Table legend for arvasample.tsv

aa_substitution: Amino acid substitution in standard notation (e.g., A123V indicates alanine at position 123 changed to valine)
stability_score_0hr: Protein stability percentage at 0 hours post-expression 
stability_score_24hr: Protein stability percentage at 24 hours post-expression
stability_score_48hr: Protein stability percentage at 48 hours post-expression 
Half-life (hr): Calculated protein half-life in hours, representing the time required for 50% of the protein to degrade

The columns listed below are from Supplementary Table S3 of Trinidad et al., 2023

ID: Common identifier for variant; either HGVSp or HGVSc, depending on the mutation.
HGVSc: Human Genome Variation Society coding variant, signifying nucleotide modifications.
HGVSg_GRCh37: Human Genome Variation Society genomic coordinates for GRCh37 (Genome Reference Consortium Human Build 37).
HGVSp: Human Genome Variation Society protein variant, signifying amino acid changes.
Finalized severity: Final verdict for variant severity, taking into account patient data and ClinVar annotations, as well as CDS and/or full-length activity assay results.
Patient count: Number of individuals in the patient data set who possessed the mutation.
Patient references: Details for reference publications associated with the variant and the patient data set.
ClinVar pathogenicity: ClinVar’s categorical annotation for variant pathogenicity (e.g. pathogenic, likely pathogenic, benign, not provided).
Consequence: ClinVar's descriptor for molecular consequence for variant (e.g. missense variant, splice region variant, frameshift variant).
Final assay severity: Overall assay severity, summarizing the results of the CDS and full-length assays.
CDS activity severity: Severity determined from the CDS activity assay. Severe mutations have <2% WT-ARSA activity, while moderate variants exhibit 2%–4% WT and mild mutations have 4%–13% WT activity. Any mutation with activity above 13% is considered benign.
Full-length activity severity: Severity determined from the full-length activity assay. Severe mutations have <2% WT-ARSA activity, while moderate variants exhibit 2%–4% WT and mild mutations have 4%–13% WT activity. Any mutation with activity above 13% is considered benign.

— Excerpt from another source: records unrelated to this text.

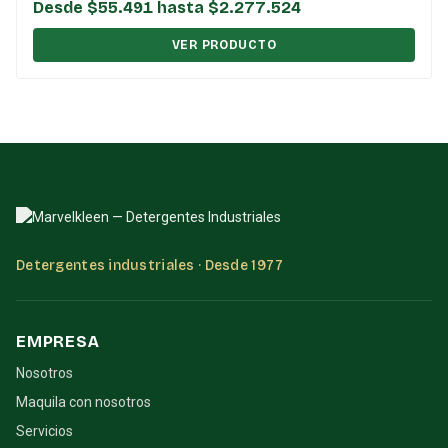
Desde $55.491 hasta $2.277.524
VER PRODUCTO
Detergentes industriales · Desde 1977
EMPRESA
Nosotros
Maquila con nosotros
Servicios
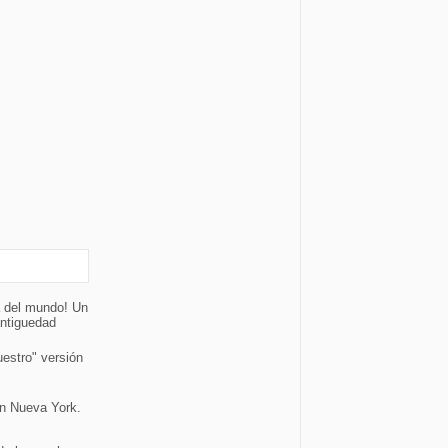
a del mundo! Un
ntiguedad
estro" versión
en Nueva York.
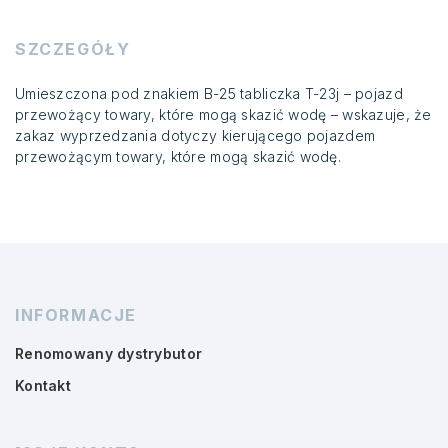
SZCZEGÓŁY
Umieszczona pod znakiem B-25 tabliczka T-23j – pojazd
przewożący towary, które mogą skazić wodę – wskazuje, że
zakaz wyprzedzania dotyczy kierującego pojazdem
przewożącym towary, które mogą skazić wodę.
INFORMACJE
Renomowany dystrybutor
Kontakt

CDS percent WT activity: Percent WT-ARSA activity in CDS assay, averaged across three biological replicates.
Full-length percent WT activity: Percent WT-ARSA activity in full-length assay, averaged across three biological replicates.

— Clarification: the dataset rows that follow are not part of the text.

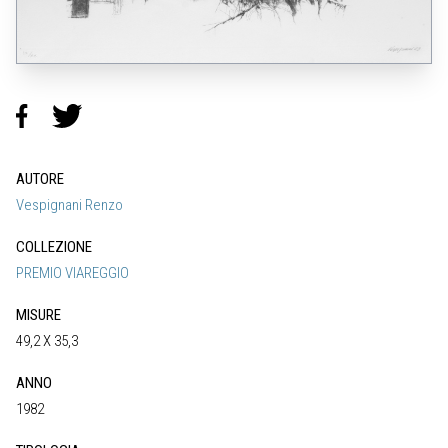
AUTORE
Vespignani Renzo
COLLEZIONE
PREMIO VIAREGGIO
MISURE
49,2 X 35,3
ANNO
1982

SIFT scores: Continuous pathogenicity score predicted via SIFT model, ranging from 0 to 1, with 1 indicating a tolerated/benign mutation.
SIFT group: Categorical pathogenicity annotation predicted via SIFT model (e.g. deleterious, tolerated, tolerated low confidence).
PolyPhen scores: Continuous pathogenicity score predicted via PolyPhen model, ranging from 0 to 1, with 0 indicating a tolerated/benign mutation.
PolyPhen group: Categorical pathogenicity annotation predicted via PolyPhen model (e.g. benign, probably damaging).
All AF: Overall allele frequency across all populations listed in gnomAD.
African AF – Other AF: Columns showing variant allele frequencies in the denoted populations.
Inbreeding coefficient: Variant’s inbreeding coefficient from gnomAD.
AC: Allele count.
AF: Allele frequency calculated from ‘AC’ divided by ‘AN’.
AN: Total number of ARSA alleles sequenced in gnomAD.
AC African – AC female: Columns showing allele counts for various populations.
AN African – AN female: Columns showing the number of ARSA alleles sequenced in each population.
Hom African – Hom female: Columns listing the number of homozygotes in gnomAD for each population.
Hom raw: Raw unfiltered number of ARSA homozygotes
Hom: Total number of ARSA homozygotes present in gnomAD.
Comments: Relevant details about variants’ severity in the patient data set, along with notes from reference publications.
RS# (dbSNP): Reference SNP, as in dbSNP databse.